WHAT THE TASK ASKS → Go through the items below and copy out only the lines that contain the word "hardstanding".

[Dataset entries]

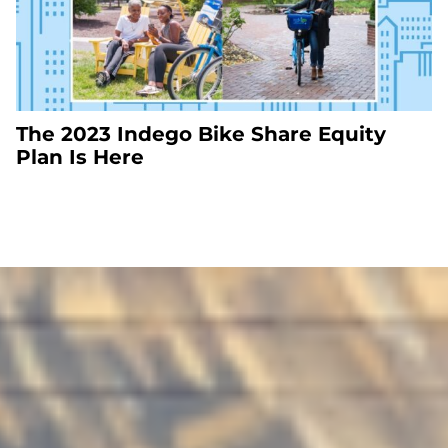
The 2023 Indego Bike Share Equity
Plan Is Here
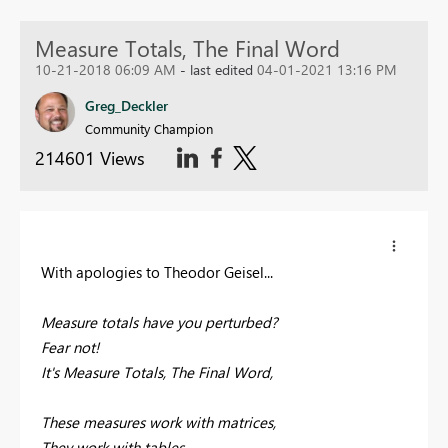
Measure Totals, The Final Word
10-21-2018 06:09 AM
- last edited
04-01-2021 13:16 PM
Greg_Deckler
Community Champion
214601 Views
With apologies to Theodor Geisel...
Measure totals have you perturbed?
Fear not!
It's Measure Totals, The Final Word,
These measures work with matrices,
They work with tables,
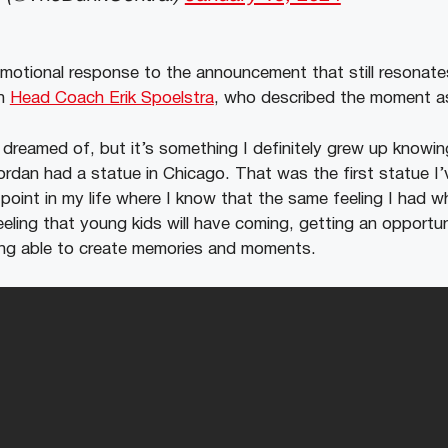
otional response to the announcement that still resonates
en
Head Coach Erik Spoelstra
, who described the moment 
I dreamed of, but it’s something I definitely grew up know
ordan had a statue in Chicago. That was the first statue I’
 point in my life where I know that the same feeling I had 
eling that young kids will have coming, getting an opportuni
being able to create memories and moments.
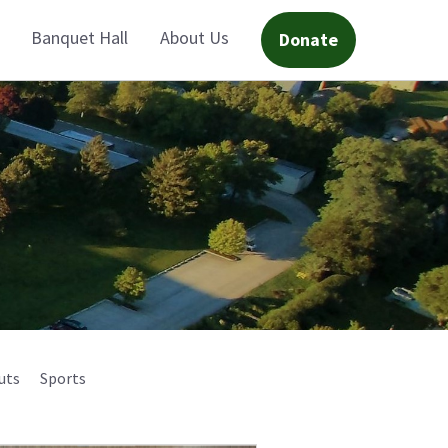
Banquet Hall
About Us
Donate
uts
Sports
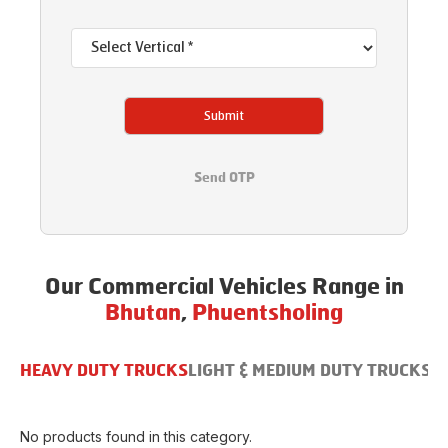
Submit
Send OTP
Our Commercial Vehicles Range in
Bhutan
,
Phuentsholing
HEAVY DUTY TRUCKS
LIGHT & MEDIUM DUTY TRUCKS
B
No products found in this category.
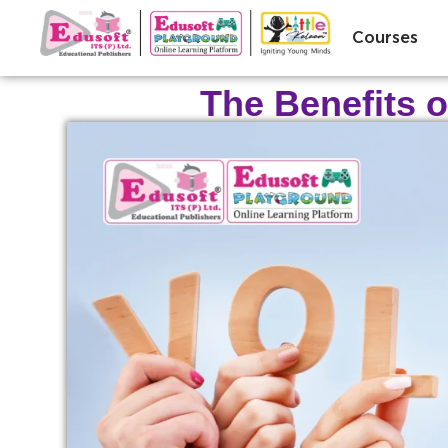
Courses
The Benefits o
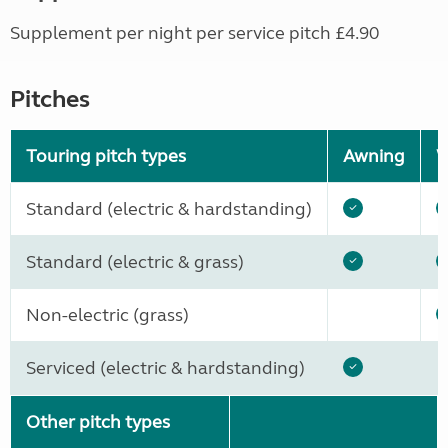
Supplement per night per service pitch £4.90
Pitches
Touring pitch types
Awning
W
Standard (electric & hardstanding)
Standard (electric & grass)
Non-electric (grass)
Serviced (electric & hardstanding)
Other pitch types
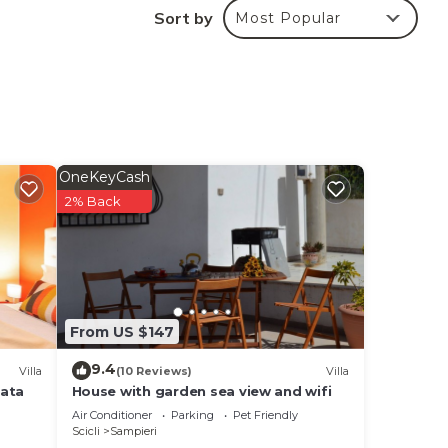
Sort by
Most Popular
OneKeyCash
2% Back
From US $147
9.4
Villa
(10 Reviews)
Villa
vata
House with garden sea view and wifi
Air Conditioner
Parking
Pet Friendly
Scicli
Sampieri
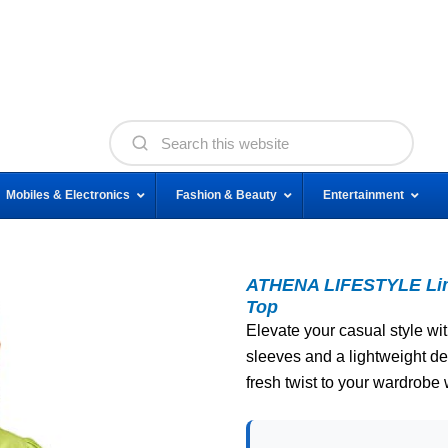
Mobiles & Electronics
Fashion & Beauty
Entertainment
ATHENA LIFESTYLE Lime
Top
Elevate your casual style with
sleeves and a lightweight de
fresh twist to your wardrobe 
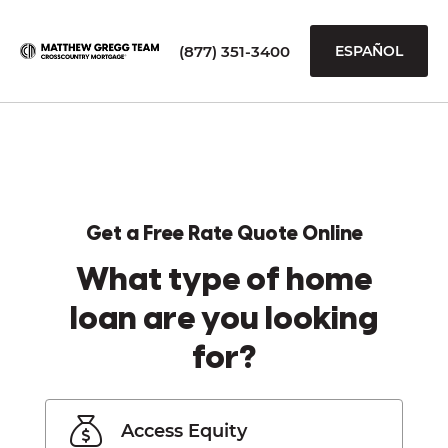
(877) 351-3400
ESPAÑOL
Get a Free Rate Quote Online
What type of home
loan are you looking
for?
Access Equity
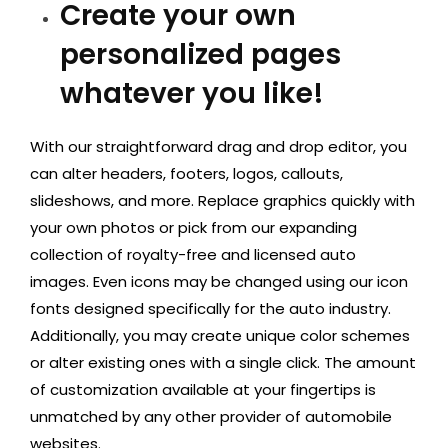
Create your own
personalized pages
whatever you like!
With our straightforward drag and drop editor, you
can alter headers, footers, logos, callouts,
slideshows, and more. Replace graphics quickly with
your own photos or pick from our expanding
collection of royalty-free and licensed auto
images. Even icons may be changed using our icon
fonts designed specifically for the auto industry.
Additionally, you may create unique color schemes
or alter existing ones with a single click. The amount
of customization available at your fingertips is
unmatched by any other provider of automobile
websites.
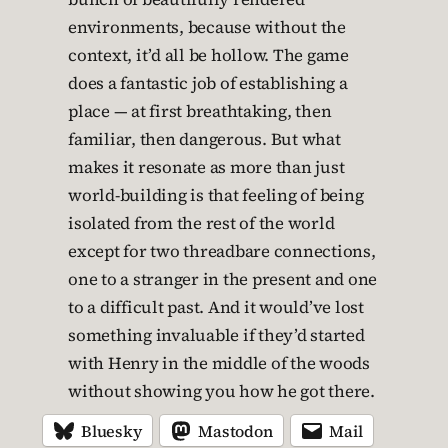
environments, because without the
context, it’d all be hollow. The game
does a fantastic job of establishing a
place — at first breathtaking, then
familiar, then dangerous. But what
makes it resonate as more than just
world-building is that feeling of being
isolated from the rest of the world
except for two threadbare connections,
one to a stranger in the present and one
to a difficult past. And it would’ve lost
something invaluable if they’d started
with Henry in the middle of the woods
without showing you how he got there.
Bluesky
Mastodon
Mail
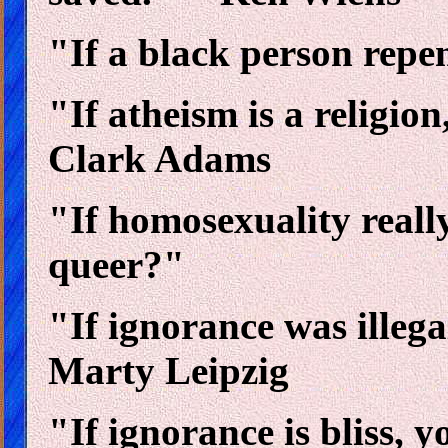
"If a black person repe
"If atheism is a religion
Clark Adams
"If homosexuality really 
queer?"
"If ignorance was illega
Marty Leipzig
"If ignorance is bliss, 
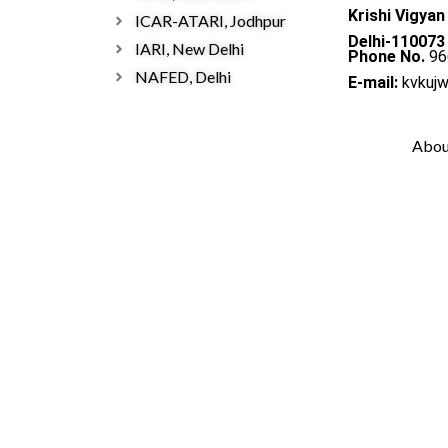
Krishi Vigyan
ICAR-ATARI, Jodhpur
Delhi-110073
IARI, New Delhi
Phone No.
96
NAFED, Delhi
E-mail:
kvkuj
Abou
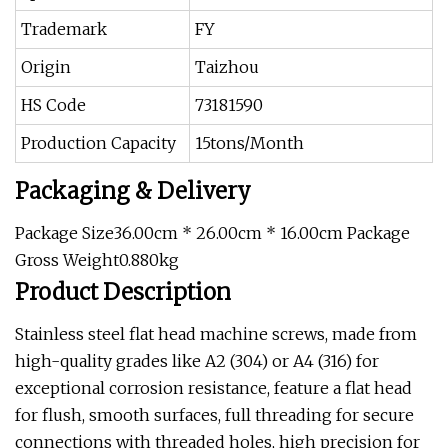
Trademark
FY
Origin
Taizhou
HS Code
73181590
Production Capacity
15tons/Month
Packaging & Delivery
Package Size36.00cm * 26.00cm * 16.00cm Package
Gross Weight0.880kg
Product Description
Stainless steel flat head machine screws, made from
high-quality grades like A2 (304) or A4 (316) for
exceptional corrosion resistance, feature a flat head
for flush, smooth surfaces, full threading for secure
connections with threaded holes, high precision for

RESPONSE →
Standard (electric & hardstanding)
Serviced (electric & hardstanding)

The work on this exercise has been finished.